- **JOB 1**:
Copy out the lines of the records word for word, everything from the line containing "A: In most cases, YES, they" down to the line containing "Sethi arrived at Naveen Niwas with his", with both ends included. Leave out the pictures.

- **EXCERPT**:

= Beginning of Section =

This guide covers performance optimization techniques for the S2 SDK, from batching strategies to connection pooling and memory management.
Throughput Optimization
Producer Configuration
For maximum throughput, tune the producer’s batching and backpressure settings:
use s2_sdk::producer::ProducerConfig;
use s2_sdk::batching::BatchingConfig;
use std::time::Duration;
let config = ProducerConfig::new()
.with_max_unacked_bytes(10 * 1024 * 1024)? // 10 MiB in flight
.with_batching(
BatchingConfig::new()
.with_linger(Duration::from_millis(50)) // Wait longer to batch more
.with_max_batch_records(1000)? // Max out batch size
.with_max_batch_bytes(1024 * 1024)? // Full 1 MiB batches
);
let producer = stream.producer(config);
High throughput trade-off: Larger batches and higher linger times improve throughput but add latency.

= End of Section =

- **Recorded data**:
= Beginning of Section =

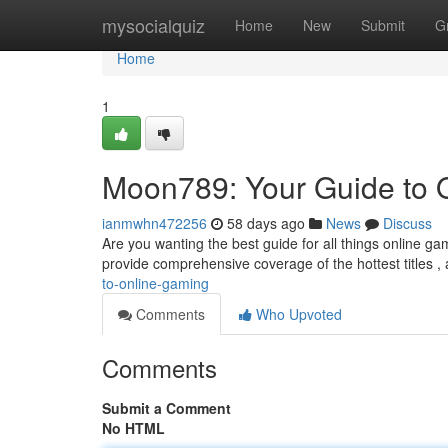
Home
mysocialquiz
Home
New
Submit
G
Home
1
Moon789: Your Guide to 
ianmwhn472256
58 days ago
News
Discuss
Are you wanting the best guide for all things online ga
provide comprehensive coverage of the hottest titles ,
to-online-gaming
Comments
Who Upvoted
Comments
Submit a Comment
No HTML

= End of Section =
= Beginning of Section =

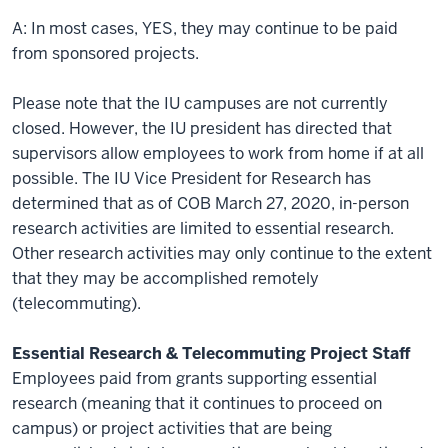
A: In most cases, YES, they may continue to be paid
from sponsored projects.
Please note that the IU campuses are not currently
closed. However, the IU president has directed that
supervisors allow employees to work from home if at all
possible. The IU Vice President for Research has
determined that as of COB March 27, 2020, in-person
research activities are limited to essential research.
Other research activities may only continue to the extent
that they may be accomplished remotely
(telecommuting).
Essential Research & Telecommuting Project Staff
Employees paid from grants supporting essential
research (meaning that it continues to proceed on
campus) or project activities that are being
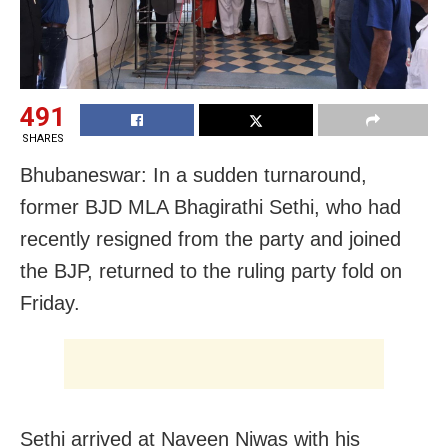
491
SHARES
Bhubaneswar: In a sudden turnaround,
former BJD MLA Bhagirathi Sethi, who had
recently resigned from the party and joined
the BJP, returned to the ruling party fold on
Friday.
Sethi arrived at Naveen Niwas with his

= End of Section =

- **JOB 2**:
According to the S2 SDK performance guide, what is the downside of larger batches and higher linger times?

- **WRITTEN ANSWER 1**:
A: In most cases, YES, they may continue to be paid
from sponsored projects.
Please note that the IU campuses are not currently
closed. However, the IU president has directed that
supervisors allow employees to work from home if at all
possible. The IU Vice President for Research has
determined that as of COB March 27, 2020, in-person
research activities are limited to essential research.
Other research activities may only continue to the extent
that they may be accomplished remotely
(telecommuting).
Essential Research & Telecommuting Project Staff
Employees paid from grants supporting essential
research (meaning that it continues to proceed on
campus) or project activities that are being
491
SHARES
Bhubaneswar: In a sudden turnaround,
former BJD MLA Bhagirathi Sethi, who had
recently resigned from the party and joined
the BJP, returned to the ruling party fold on
Friday.
Sethi arrived at Naveen Niwas with his

- **WRITTEN ANSWER 2**:
They add latency.